# 1845 Silver Pocket Watch



## ong (Jul 31, 2008)

Hi I'm after some info, however trivial on the following pocket watch that came from my fathers estate. The case is sterling silver, dated Chester 1845 and with the watch is a piece of paper which my father wrote describing the watch as having been made by one John Moss of Liverpool in 1845. According to the paper, the watch was known as ' The Liverpool Eye' and this info seems to have been copied from somewhere and attributed to BBC Antiques.

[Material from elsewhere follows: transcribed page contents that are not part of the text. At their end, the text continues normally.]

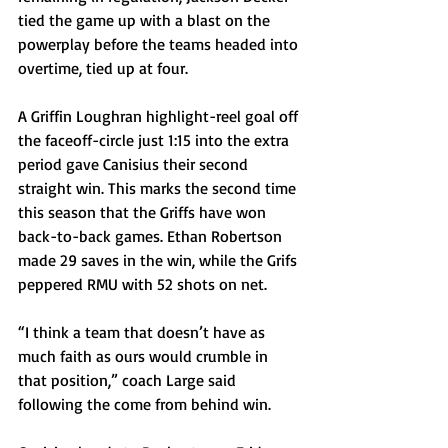
tied the game up with a blast on the 
powerplay before the teams headed into 
overtime, tied up at four.
A Griffin Loughran highlight-reel goal off 
the faceoff-circle just 1:15 into the extra 
period gave Canisius their second 
straight win. This marks the second time 
this season that the Griffs have won 
back-to-back games. Ethan Robertson 
made 29 saves in the win, while the Grifs 
peppered RMU with 52 shots on net.
“I think a team that doesn’t have as 
much faith as ours would crumble in 
that position,” coach Large said 
following the come from behind win. 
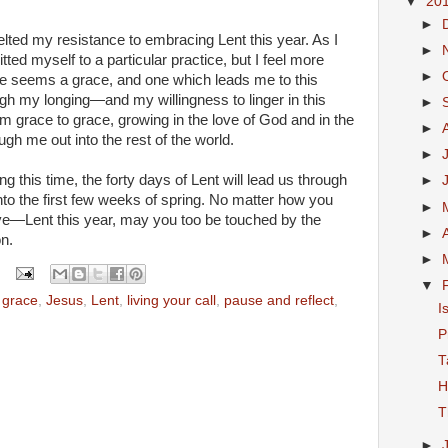
▼
20
►
ted my resistance to embracing Lent this year. As I
►
tted myself to a particular practice, but I feel more
►
lone seems a grace, and one which leads me to this
gh my longing—and my willingness to linger in this
►
 grace to grace, growing in the love of God and in the
►
ough me out into the rest of the world.
►
 this time, the forty days of Lent will lead us through
►
nto the first few weeks of spring. No matter how you
►
e—Lent this year, may you too be touched by the
►
on.
►
▼
,
grace
,
Jesus
,
Lent
,
living your call
,
pause and reflect
,
I
P
T
H
T
►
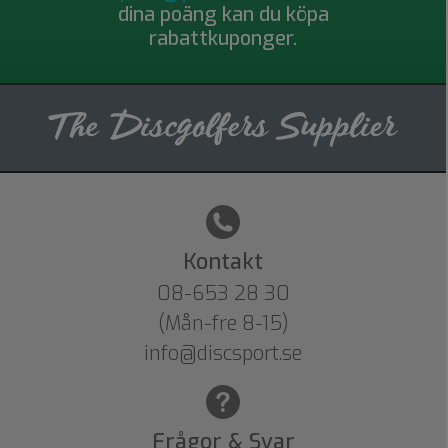
dina poäng kan du köpa
rabattkuponger.
Kontakt
08-653 28 30
(Mån-fre 8-15)
info@discsport.se
Frågor & Svar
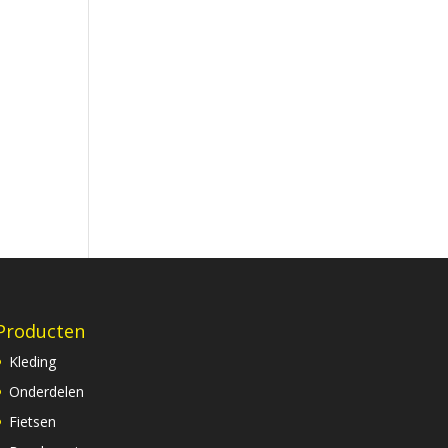
Producten
Kleding
Onderdelen
Fietsen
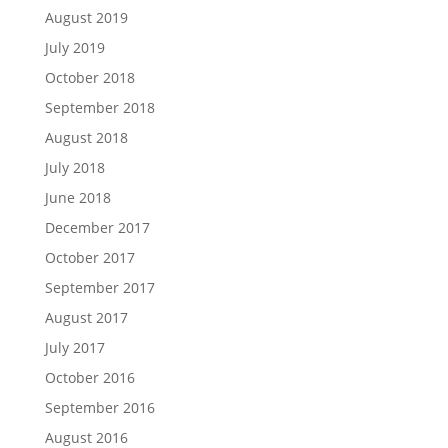
August 2019
July 2019
October 2018
September 2018
August 2018
July 2018
June 2018
December 2017
October 2017
September 2017
August 2017
July 2017
October 2016
September 2016
August 2016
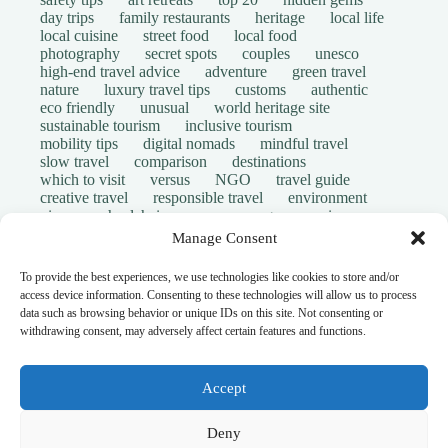
day trips
family restaurants
heritage
local life
local cuisine
street food
local food
photography
secret spots
couples
unesco
high-end travel advice
adventure
green travel
nature
luxury travel tips
customs
authentic
eco friendly
unusual
world heritage site
sustainable tourism
inclusive tourism
mobility tips
digital nomads
mindful travel
slow travel
comparison
destinations
which to visit
versus
NGO
travel guide
creative travel
responsible travel
environment
visas
wheelchair access
emergency
insurance
laws
volunteer travel
community work
scams
Manage Consent
ethical tourism
travel safety
long stays
disabled travelers
give back
writing retreats
To provide the best experiences, we use technologies like cookies to store and/or
routine
daily life
access device information. Consenting to these technologies will allow us to process
© Open Grace. All rights reserved.
data such as browsing behavior or unique IDs on this site. Not consenting or
withdrawing consent, may adversely affect certain features and functions.
Nature & Culture is a project by Open Grace — an
independent platform for travel, culture, and education.
Accept
This website is not affiliated with, endorsed by, or officially
Deny
connected to UNESCO, the UNESCO World Heritage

The watch winds with a key but I have been unable to open the case back to get at he movement to see if it is identified.

Any assistance, or advise on where to get more info gratefully received.

Ong


----------



## ValvesRule (May 20, 2009)

I'm not sure that I can be of much help; except to others by suggesting that any photographs would be useful.


----------



## Seismic one (Jun 21, 2008)

Hello, Be careful when attempting to open an old fusee watch case some of these cases appear to have a case back but this can be false to check open the front and look for a clip situated below the six if it is there press in and lift the movement. I think the Liverpool eye referred to the large balance jewel Liverpool watchmakers used more ornate that functional.

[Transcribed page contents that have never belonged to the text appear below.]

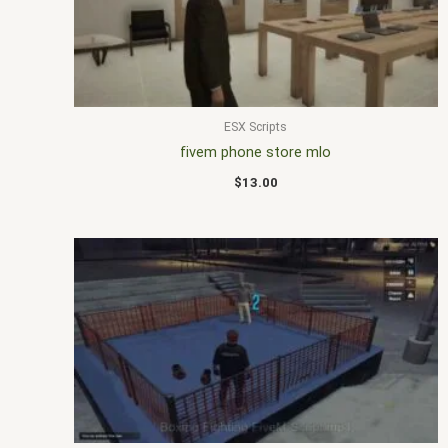
ESX Scripts
fivem phone store mlo
$
13.00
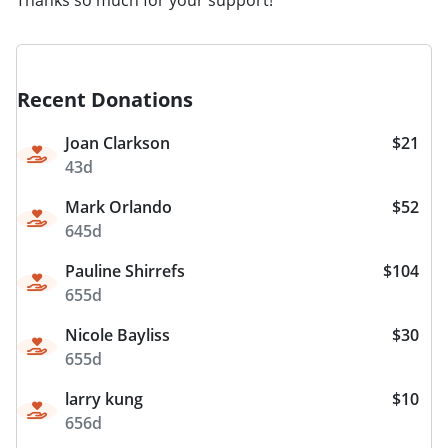
Recent Donations
Joan Clarkson
$21
43d
Mark Orlando
$52
645d
Pauline Shirrefs
$104
655d
Nicole Bayliss
$30
655d
larry kung
$10
656d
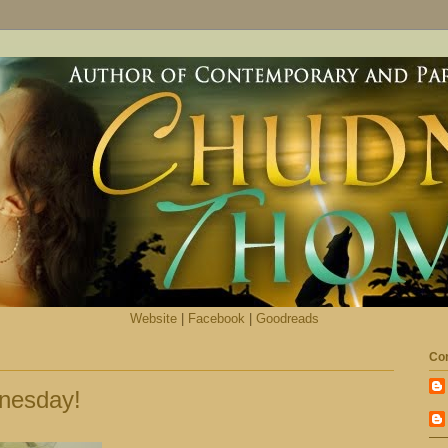
Website
|
Facebook
|
Goodreads
Con
nesday!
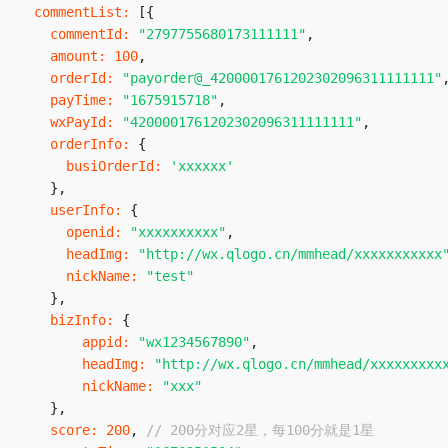
commentList
:
[
{
commentId
:
"2797755680173111111"
,
amount
:
100
,
orderId
:
"payorder@_4200001761202302096311111111"
payTime
:
"1675915718"
,
wxPayId
:
"4200001761202302096311111111"
,
orderInfo
:
{
busiOrderId
:
'xxxxxx'
}
,
userInfo
:
{
openid
:
"xxxxxxxxxx"
,
headImg
:
"http://wx.qlogo.cn/mmhead/xxxxxxxxxxx
nickName
:
"test"
}
,
bizInfo
:
{
appid
:
"wx1234567890"
,
headImg
:
"http://wx.qlogo.cn/mmhead/xxxxxxxxx
nickName
:
"xxx"
}
,
score
:
200
,
// 200分对应2星，每100分就是1星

As mentioned a few pics would help.

Seismic


----------



## ValvesRule (May 20, 2009)

Seismic one said:


> Some of these cases appear to have a case back but this can be false. To check, open the front and look for a clip situated below the six; if it is there press in and lift the movement. I think the Liverpool eye referred to the large balance jewel Liverpool watchmakers used more ornate that functional.
> 
> Seismic


The form of case which Seismic is describing is called Consular, and the 'false case back' is called the Dome. It succeeded the Pair Case, and superceeded another form of Consular Case in which the 'dome' could be lifted to gain access to the back of the Movement for regulation, oiling, etc.

This 'lifting dome' is called the Cuvette, and usually features a 'nail slot' at the 1 o'clock position by means of which the Cuvette can be lifted.

None of the old-style Consular Case Watches in my collection have this slot in their Domes.

The large Jewels which Seismic is referrering to were not limited to the Balance, and are, in fact, called Liverpool Windows. They are 'more ornate than functional' in that they are much larger than neccecary, and were only used for those Jewels which were seen when the Movement was accessed.


----------



## ong (Jul 31, 2008)

Thanks to both for the info, and saving me the ignominy of trying to openthe back when a deft fingernail to the catch inside the front glass sufficed.

I'll try and get some pics up but won't be for a while as am working away at present.

Thanks again

Ong



ValvesRule said:


> Seismic one said:
> 
> 
> > Some of these cases appear to have a case back but this can be false. To check, open the front and look for a clip situated below the six; if it is there press in and lift the movement. I think the Liverpool eye referred to the large balance jewel Liverpool watchmakers used more ornate that functional.
> ...


----------